So I've got some angst about the whole Patient Centered Medical Home agenda. The American Academy of Family Physicians explains it thus: "A patient-centered medical home is an approach to providing comprehensive primary care for people of all ages and medical conditions. It is a way for a physician-led medical practice, chosen by the patient, to integrate health care services for that patient who confronts a complex and confusing health care system." Key features include: ongoing relationship with a personal physician, comprehensive care, whole person orientation, coordination of care across all elements of the community and healthcare system, quality, safety, evidence based medicine, enhanced access, and physician accountablity. More details on the AAFP website's QandA. I have no problem with these ideals.
This program has support from the AMA as well as the American Academy of Pediatrics and several other groups, with the idea being if we come up with a good system, we can use this as a means to convince Them (the people who pay us) that we deserve to be paid for our work.
These groups, supporting the PCMH, and an organization called TransforMed, have come up with a "strategic transformation process combined with an integrated suite of practice transformation products and services— all derived from our experiences facilitating the NDP and designed to create a framework, a common language and an opportunity for practices to become Patient-Centered Medical Homes". Here is where I start to get a little twitchy. I get it, we have to have a common set of rules and guidelines, we have to be accountable to standards. But I am viscerally opposed to anything that makes our system of payment, reimbursement, and delivery of care ANY MORE COMPLICATED THAN IT ALREADY IS!
Then, people talk about one of the reimbursement improvements would be a set payment per patient. In December 1 AMA news article about the medical home it notes that in a North Carolina program a doctor receives $2.50 per Medicaid enrollee per month to manage their care. That is ludicrous. (Even assuming that medicaid pays per visit as well). Here's the deal, it takes time and resources to provide good medical care. Good systems can help that be more thorough and efficient, but over systemizing it and not giving the support needed to spend the time and resources only makes greater expectations and more frazzled, stressed out, and overburdened docs.
Now, I realize that part of my gut reaction is my inherent resistance to change of any kind, especially right now while my practice is in the midst of this transition. But I really really have a bad feeling about this. We've tried the "doctor manages and coordiates the care for a monthly fee per enrollee", we called it capitation and it was very appealing. But it feels to me like it promotes a system that encourages doctors to have lots of people on their panels and hope that they do not schedule appointments (free money). I sat at a hosptial staff meeting once where a good portion of the time was spent discussing what to do when HMOs remove people from your capitation list and stop paying you the monthly fee for these people, how to compare to prior lists to see who was removed. I asked if they could just check the lists as the patients schedule to see if the patient is on the list, and they explained that the people that were being "removed" were people they had never ever seen or even heard from, they were their assigned group. This is what we waste our time on, and I fear the new and improved system will promote the same attempts to "beat the system" in order to make enough money to stay afloat.

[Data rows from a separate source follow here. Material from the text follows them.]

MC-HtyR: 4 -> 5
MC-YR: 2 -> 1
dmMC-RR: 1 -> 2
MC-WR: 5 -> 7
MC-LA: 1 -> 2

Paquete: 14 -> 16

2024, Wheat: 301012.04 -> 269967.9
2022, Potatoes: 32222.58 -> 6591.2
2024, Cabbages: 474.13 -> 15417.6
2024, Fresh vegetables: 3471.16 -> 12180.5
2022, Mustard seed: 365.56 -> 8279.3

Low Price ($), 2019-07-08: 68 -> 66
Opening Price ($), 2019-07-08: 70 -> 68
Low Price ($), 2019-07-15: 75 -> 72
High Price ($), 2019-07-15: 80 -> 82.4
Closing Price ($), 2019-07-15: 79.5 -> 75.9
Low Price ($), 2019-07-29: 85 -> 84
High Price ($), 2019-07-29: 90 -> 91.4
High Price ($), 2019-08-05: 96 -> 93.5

"But," I say to myself, "the new system will have requirements in place to make sure docs have the correct protocols". Well, I respond to myself, there's guidelines now for proper care and lots of docs for lots of reasons don't follow them.

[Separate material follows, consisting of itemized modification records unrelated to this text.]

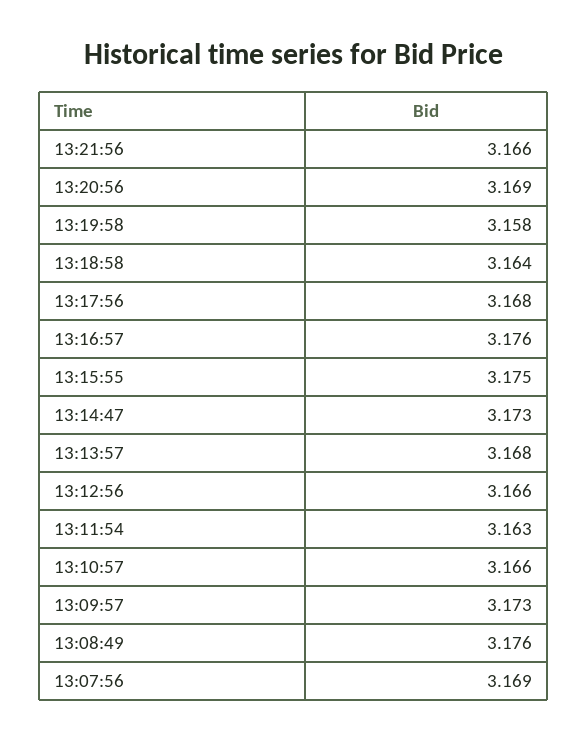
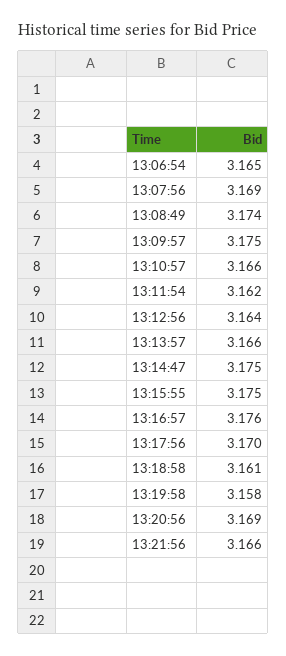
13:18:58: 3.164 -> 3.161
13:17:56: 3.168 -> 3.17
13:14:47: 3.173 -> 3.175
13:13:57: 3.168 -> 3.166
13:12:56: 3.166 -> 3.164
13:11:54: 3.163 -> 3.162
13:09:57: 3.173 -> 3.175
13:08:49: 3.176 -> 3.174
13:06:54: none -> 3.165

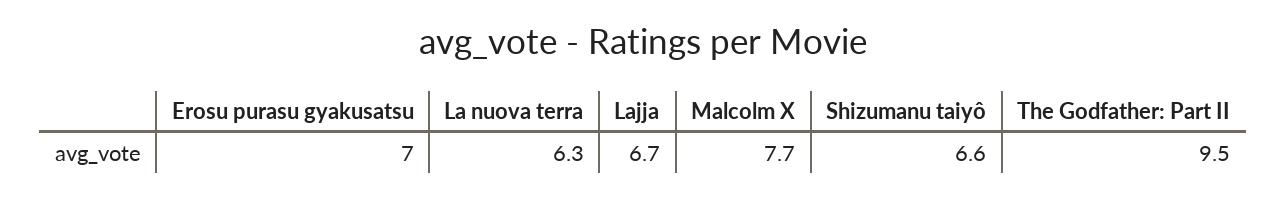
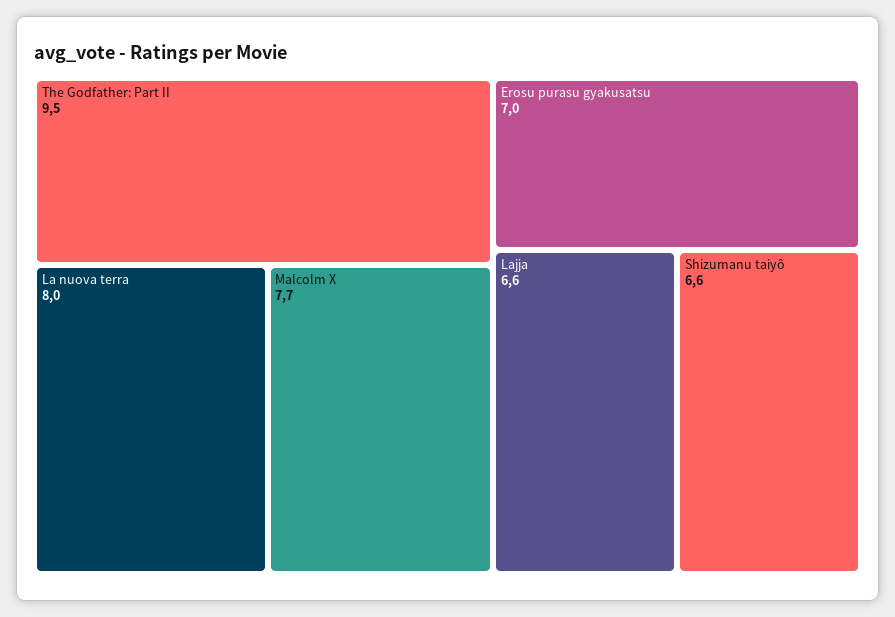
La nuova terra: 6.3 -> 8
Lajja: 6.7 -> 6.6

So how to make it more fair then? We could just pay the docs that really and truly do the good job-pay for performance. One more thing to document and list and submit on my list of things to do. And if some docs are willing to upcode, downcode, and double bill now and risk the nightmare of a medicare audit, why wouldn't they be willing to fudge on the P4P submissions too.
Truly, I feel the only way to fix the payment problem is to minimize the red tape and infinite trees of denial and approval rules, and wipe the slate and implement a single payer system. Never will a group of payors (group = N>2) agree to a set of guidelines and payment structure. And the larger the N, the more loopholes they can make to make it confusing to doctor and patient alike.
The other thing that gets me about the Transformation To A Patient Centered Medical Home Model, is that when you transform into something, it implies that you are something different now. Back in med school, I picked Family Med because of the comprehensive, whole patient in the context of family and community approach. That is what I was trained to do. I'm not denying room for "home improvement", there's lots of things I look forward to implementing as advances in medical knowledge and technology explode. But I do not need the headache of managing a team of providers, nurses, social workers, dietitians, and educators in order to be a good Family Doc. I don't feel like I should have to justify myself to anyone except my patients and the medical board. I do not believe that I need to Transform My Practice into a different entity to make my patients feel that my number (or email) is the one they need to call when they have a health problem, issue or question. They will (and do) call me first when they know that I will (and do) give my best effort to provide them the best care.